Но мать, словно оглохла и ослепла от ярости, не могла уже удержать так долго копившегося негодования.

– Кормилец бесштанный! Хуже нищих ведь уже ходим!

– Да хватит вам! – заорал Пашка. О-оо, как всегда хотелось ему в такие секунды перенестись туда, где в стенах царит уют и покой, где люди говорят улыбчиво, доброжелательно и ровными голосами. Но нет, не сыскать такой лазейки из этой хваткой трясины обстоятельств, да и как бросишь мать в такие минуты.

– Это я – нищий?! Деньги сюда, быстро, – тянул руку отец, – деньги, и я ухожу, уж я-то сумею взять на них кусок мяса! – Но образцовая дуля все также целила ему в переносицу. – Деньги! гадина! сука! – задыхался отец от ярости, пытаясь отодвинуть сына в сторону.

– Оборванец поганый!

– Н-на! – попытался он достать кулаком мать. Пашка, уперев ладони в его грудь, безуспешно теснил.

– Слаб еще, сынок, – удовлетворенно отметил отец, – жидковат. Да ты не думай, Павло, я ее не трону, заберу вот деньги по-хорошему и уйду. Раз я – оборванец, раз меня не кормят, уйду, – играючи потеснил его грудью. А мать все также отважно держала его на прицеле дули, чем несказанно ранила самолюбие.

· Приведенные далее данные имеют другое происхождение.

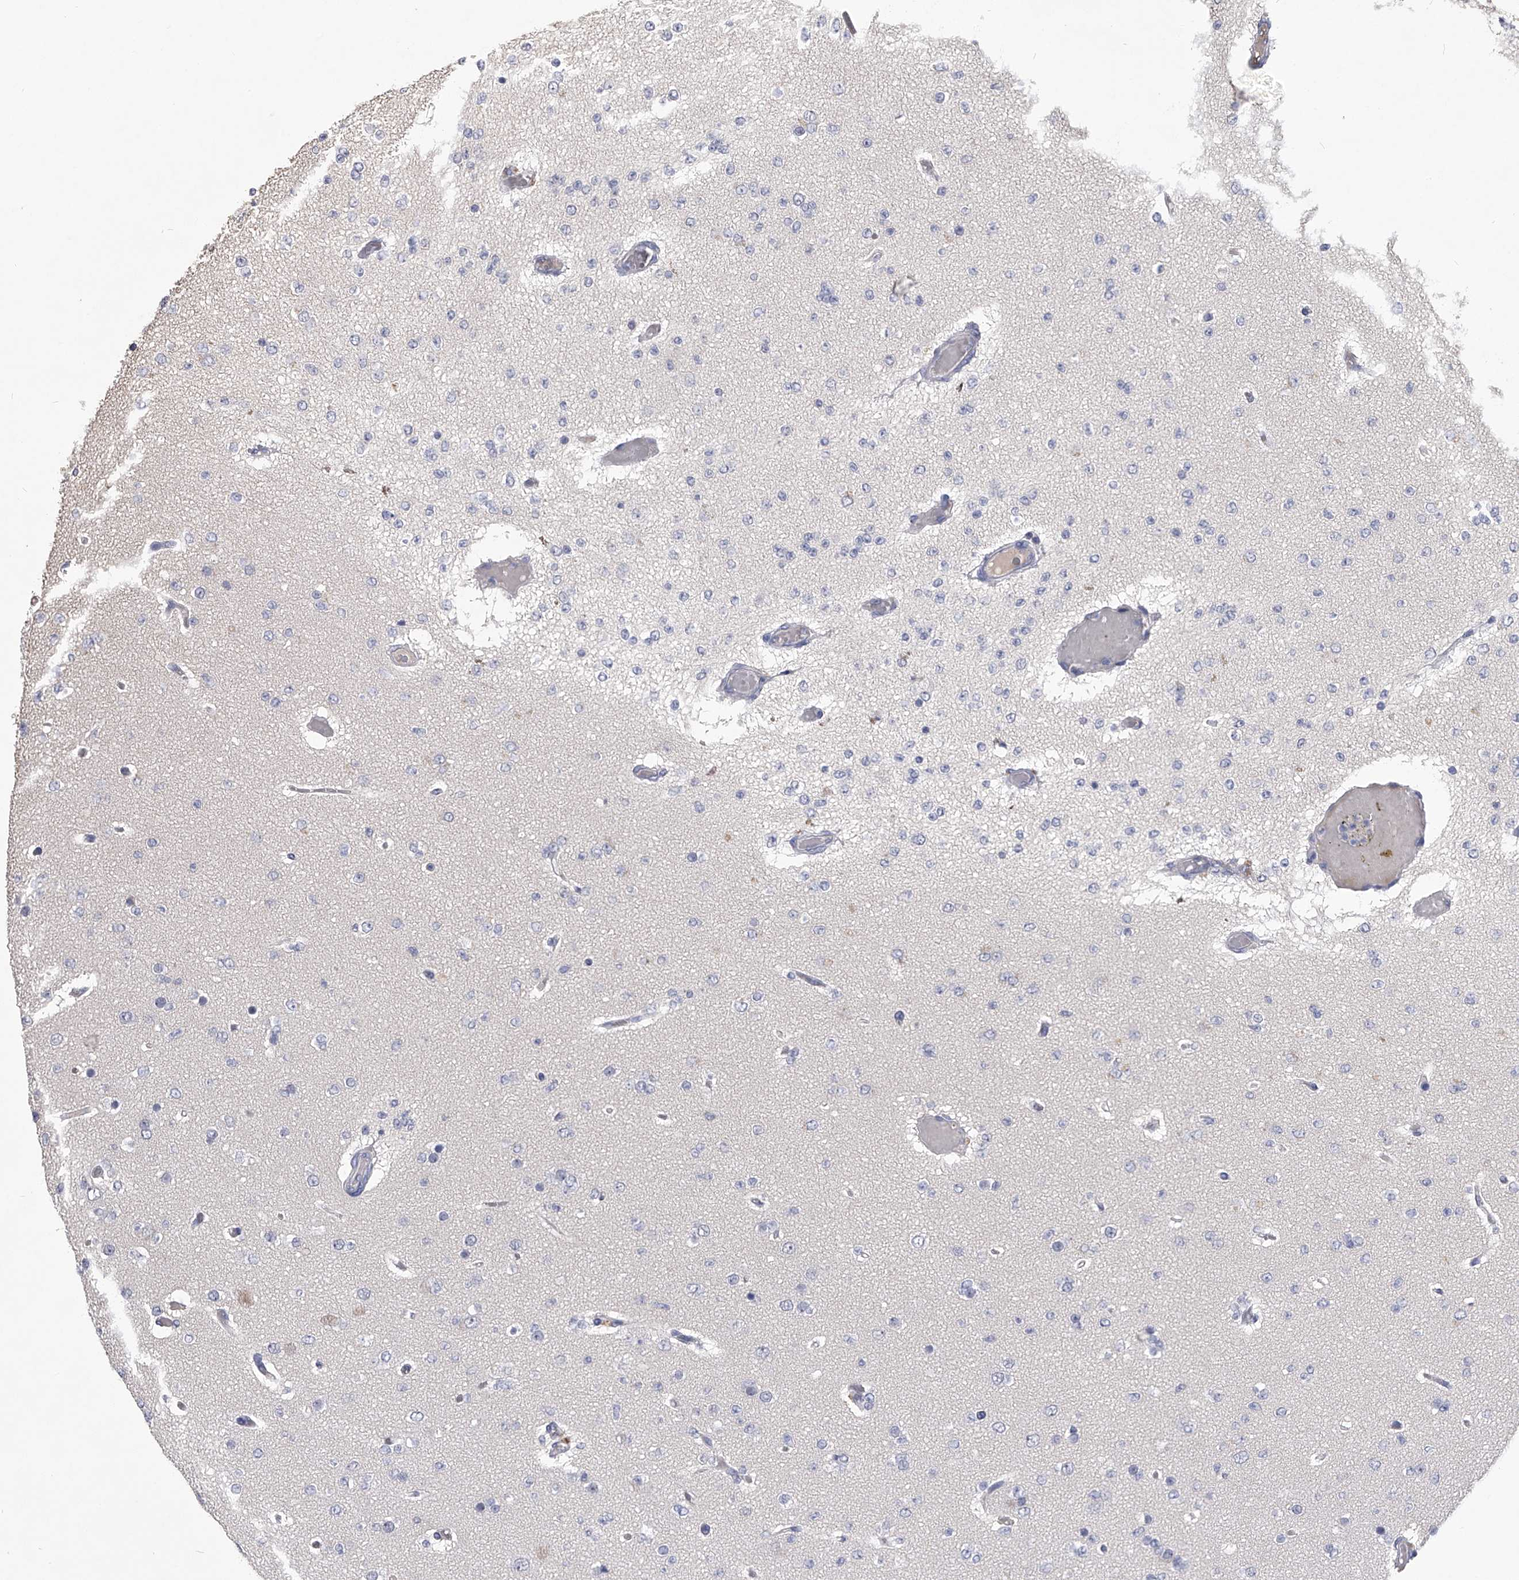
{"staining": {"intensity": "negative", "quantity": "none", "location": "none"}, "tissue": "glioma", "cell_type": "Tumor cells", "image_type": "cancer", "snomed": [{"axis": "morphology", "description": "Glioma, malignant, Low grade"}, {"axis": "topography", "description": "Brain"}], "caption": "The image reveals no significant expression in tumor cells of glioma.", "gene": "MDN1", "patient": {"sex": "female", "age": 22}}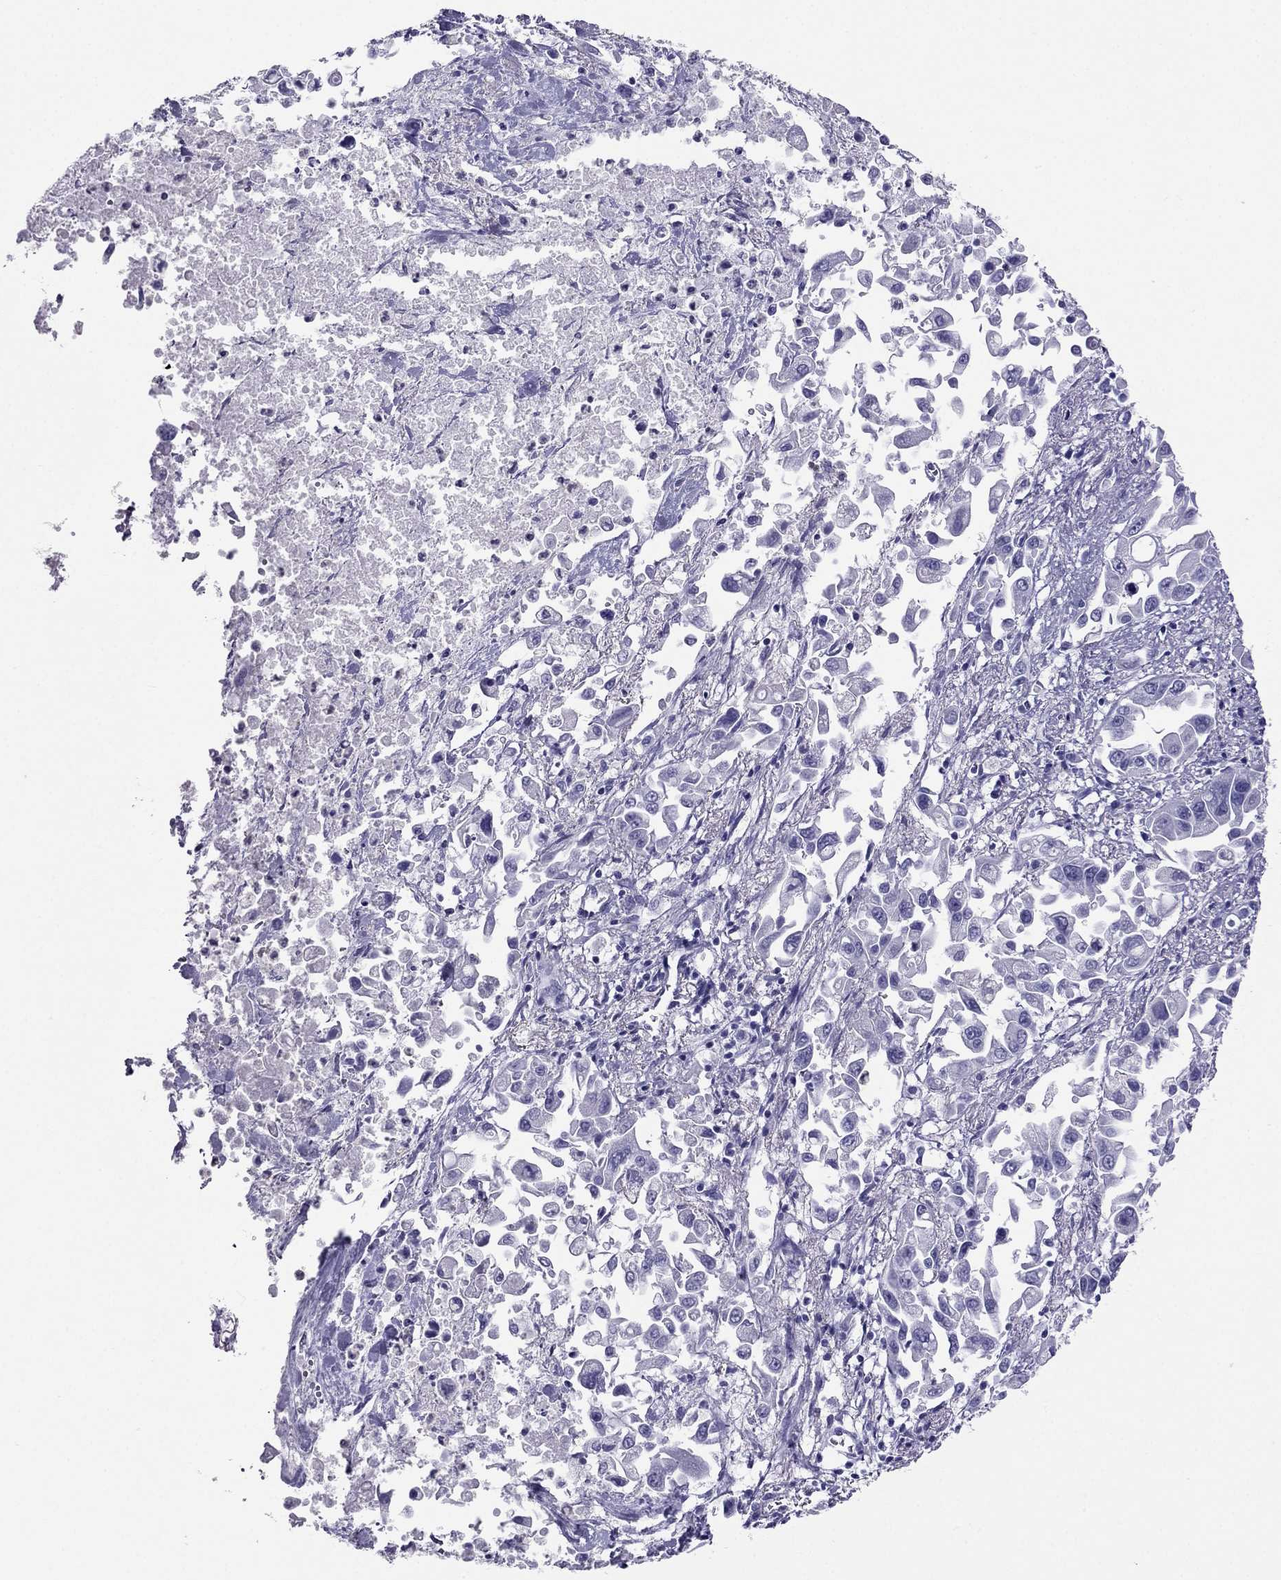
{"staining": {"intensity": "negative", "quantity": "none", "location": "none"}, "tissue": "pancreatic cancer", "cell_type": "Tumor cells", "image_type": "cancer", "snomed": [{"axis": "morphology", "description": "Adenocarcinoma, NOS"}, {"axis": "topography", "description": "Pancreas"}], "caption": "Pancreatic adenocarcinoma stained for a protein using immunohistochemistry (IHC) displays no positivity tumor cells.", "gene": "CROCC2", "patient": {"sex": "female", "age": 83}}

– А-аа! – махнул рукой Пашка и отправился в другую комнату. – Царапайтесь сколько влезет, отводите душу. – Его не отпускала дрожь, глаза застилали слезы. Состояние такое, что запросто бы начал месить руками и ногами всех подряд, и правых и виноватых, крушить все, что ни попадет под руку, может тогда хоть чуток полегчало бы, вышло бы скапливаемое озлобление. Ну, что это за жизнь? неужели взрослые, вроде бы, нормальные люди не могут положить конец этим бесконечным концертам, его пытке, договориться о чем-то тихо и нормально.

– Так не дашь? – зловеще шипел отец.

– Не дам, у тебя семья, Илья, не только о своей глотке надо думать.

– Ла-адно… – хлопнув дверью, он вышел.

Пашка видел в окно, как отец наведался в сарайчик, где, наверняка, выпил еще. Стискивая кулаки и мыча от бессилия, заметался по комнате. Грохнуть его, что ли? подумал он со злой решимостью и достал из потайной ниши небольшой самопал. Заряд тут был что надо – пара картечин, черного пороха больше мерки, только вот заряд довольно старый, может подвести. Пашка сменил затравку и достал из буфета новый спичечный коробок, чтобы ширкалка не подвела. Стал репетировать быстрое выхватывание самопала из ниши, чем отвлекся и немного забылся, успокоился.

– Мамань, – строго сказал он, – я тебе обещаю, будешь перечить ему, уйду в общагу, завтра же, меня и так уже, как психа какого колотит.

– Ладно, сынок, ладно, обидно только, не человек я разве.

В сенцах закашлял отец.

– Шепчетесь все, договариваетесь, – покривился он, – союзнички…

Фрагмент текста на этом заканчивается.